▸ **Directions for this task**
Omit the pictures and transcribe every other part of the records exactly.

▸ **Collected data**
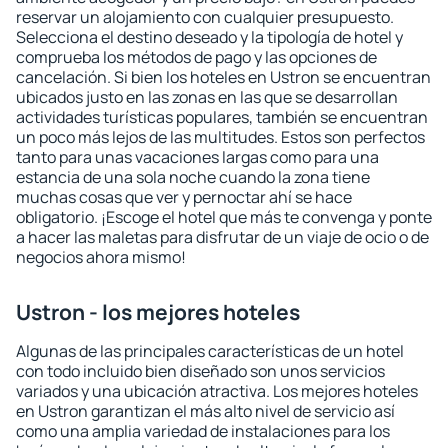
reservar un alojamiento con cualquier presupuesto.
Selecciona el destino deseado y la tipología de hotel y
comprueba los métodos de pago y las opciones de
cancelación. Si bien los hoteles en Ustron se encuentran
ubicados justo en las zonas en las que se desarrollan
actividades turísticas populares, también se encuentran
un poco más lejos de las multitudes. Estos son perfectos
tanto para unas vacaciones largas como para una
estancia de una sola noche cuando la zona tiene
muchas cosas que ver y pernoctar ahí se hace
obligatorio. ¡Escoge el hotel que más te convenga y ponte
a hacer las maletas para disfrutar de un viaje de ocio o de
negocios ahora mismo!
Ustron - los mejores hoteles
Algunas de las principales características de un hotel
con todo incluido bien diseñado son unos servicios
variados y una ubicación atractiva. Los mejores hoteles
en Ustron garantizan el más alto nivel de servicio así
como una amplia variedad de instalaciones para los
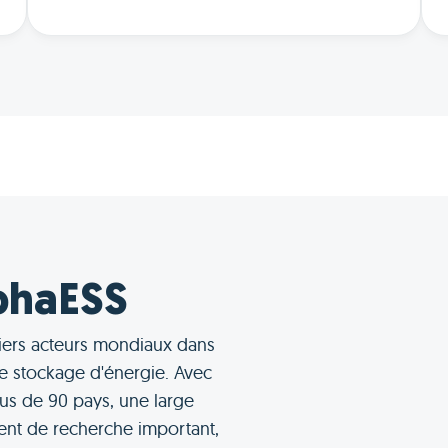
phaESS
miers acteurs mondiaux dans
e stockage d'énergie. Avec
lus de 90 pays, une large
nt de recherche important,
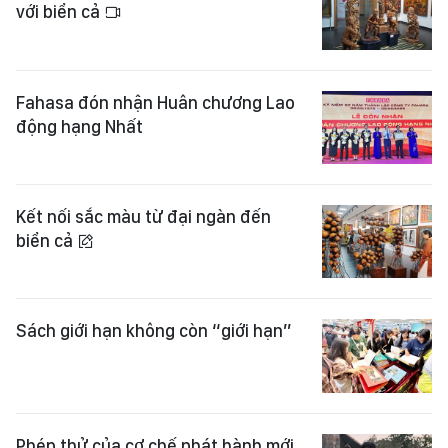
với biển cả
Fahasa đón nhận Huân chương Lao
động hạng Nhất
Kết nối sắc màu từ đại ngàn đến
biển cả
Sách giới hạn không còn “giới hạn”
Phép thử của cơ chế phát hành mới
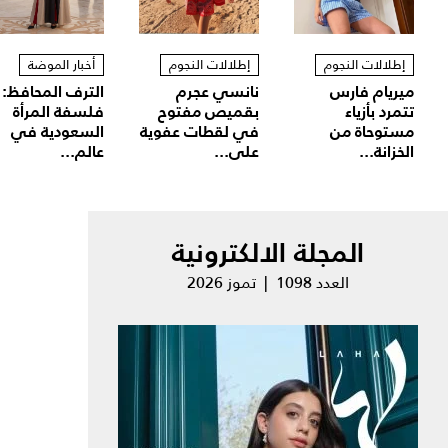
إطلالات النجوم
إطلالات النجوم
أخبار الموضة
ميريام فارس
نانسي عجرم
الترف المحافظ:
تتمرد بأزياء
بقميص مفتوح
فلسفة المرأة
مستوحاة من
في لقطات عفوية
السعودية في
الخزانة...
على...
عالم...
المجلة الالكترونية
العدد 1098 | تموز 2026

▸ **Exercise answer**
reservar un alojamiento con cualquier presupuesto.
Selecciona el destino deseado y la tipología de hotel y
comprueba los métodos de pago y las opciones de
cancelación. Si bien los hoteles en Ustron se encuentran
ubicados justo en las zonas en las que se desarrollan
actividades turísticas populares, también se encuentran
un poco más lejos de las multitudes. Estos son perfectos
tanto para unas vacaciones largas como para una
estancia de una sola noche cuando la zona tiene
muchas cosas que ver y pernoctar ahí se hace
obligatorio. ¡Escoge el hotel que más te convenga y ponte
a hacer las maletas para disfrutar de un viaje de ocio o de
negocios ahora mismo!
Ustron - los mejores hoteles
Algunas de las principales características de un hotel
con todo incluido bien diseñado son unos servicios
variados y una ubicación atractiva. Los mejores hoteles
en Ustron garantizan el más alto nivel de servicio así
como una amplia variedad de instalaciones para los
phaESS
miers acteurs mondiaux dans
e stockage d'énergie. Avec
lus de 90 pays, une large
nt de recherche important,
với biển cả
Fahasa đón nhận Huân chương Lao
động hạng Nhất
Kết nối sắc màu từ đại ngàn đến
biển cả
Sách giới hạn không còn “giới hạn”
Phép thử của cơ chế phát hành mới
إطلالات النجوم
إطلالات النجوم
أخبار الموضة
ميريام فارس
نانسي عجرم
الترف المحافظ:
تتمرد بأزياء
بقميص مفتوح
فلسفة المرأة
مستوحاة من
في لقطات عفوية
السعودية في
الخزانة...
على...
عالم...
المجلة الالكترونية
العدد 1098 | تموز 2026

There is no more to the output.